- [BRIEF]
In the text below on the structure of Hitler's dictatorship, reproduce word for word the passage from "Key Definition: The" up to and including "the national will.".

- [DOCUMENT EXTRACT]
Key Definition: The Fuhrerprinzip ('leader principle') held that the Fuhrer's authority was absolute, deriving from his personal qualities as embodiment of the national will.
Intentionalists (Bracher, Dawidowicz) argue Hitler was a 'strong dictator' directing policy from above. Chaos was deliberate 'divide and rule.'
Structuralists (Broszat, Mommsen) argue Hitler was a 'weak dictator' — avoiding decisions, allowing subordinates to compete. Policy emerged through 'cumulative radicalisation.'
| Feature | Intentionalist | Structuralist |
|---|---|---|
| Hitler's role | Active, directing | Disengaged, reactive |
| Policy-making | Top-down directives | Bottom-up competition |
| The Holocaust | Planned from the start | Evolved cumulatively |
| State structure | Deliberate divide-and-rule | Administrative anarchy |
Ian Kershaw synthesises both views: 'working towards the Fuhrer' — officials anticipated Hitler's wishes and competed to implement them, creating radicalisation without direct orders.
Key Definition: 'Working towards the Fuhrer' — Kershaw's concept that officials competed to implement what they believed Hitler wanted, creating cumulative radicalisation.
Under Himmler, the SS grew from a bodyguard into the most powerful organisation: Allgemeine-SS (political surveillance), Waffen-SS (combat units), Totenkopfverbande (camp guards), and SD (intelligence).
The Gestapo was surprisingly small (~32,000 for 66 million people). Robert Gellately shows it relied heavily on denunciations from ordinary Germans — suggesting significant popular complicity.

- [THE DATA]
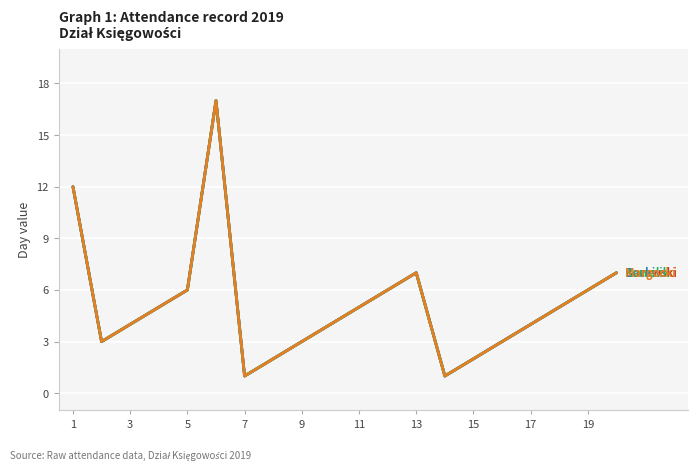

Does the chart have visible grid lines?

Yes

- [ANSWER SPACE]
Key Definition: The Fuhrerprinzip ('leader principle') held that the Fuhrer's authority was absolute, deriving from his personal qualities as embodiment of the national will.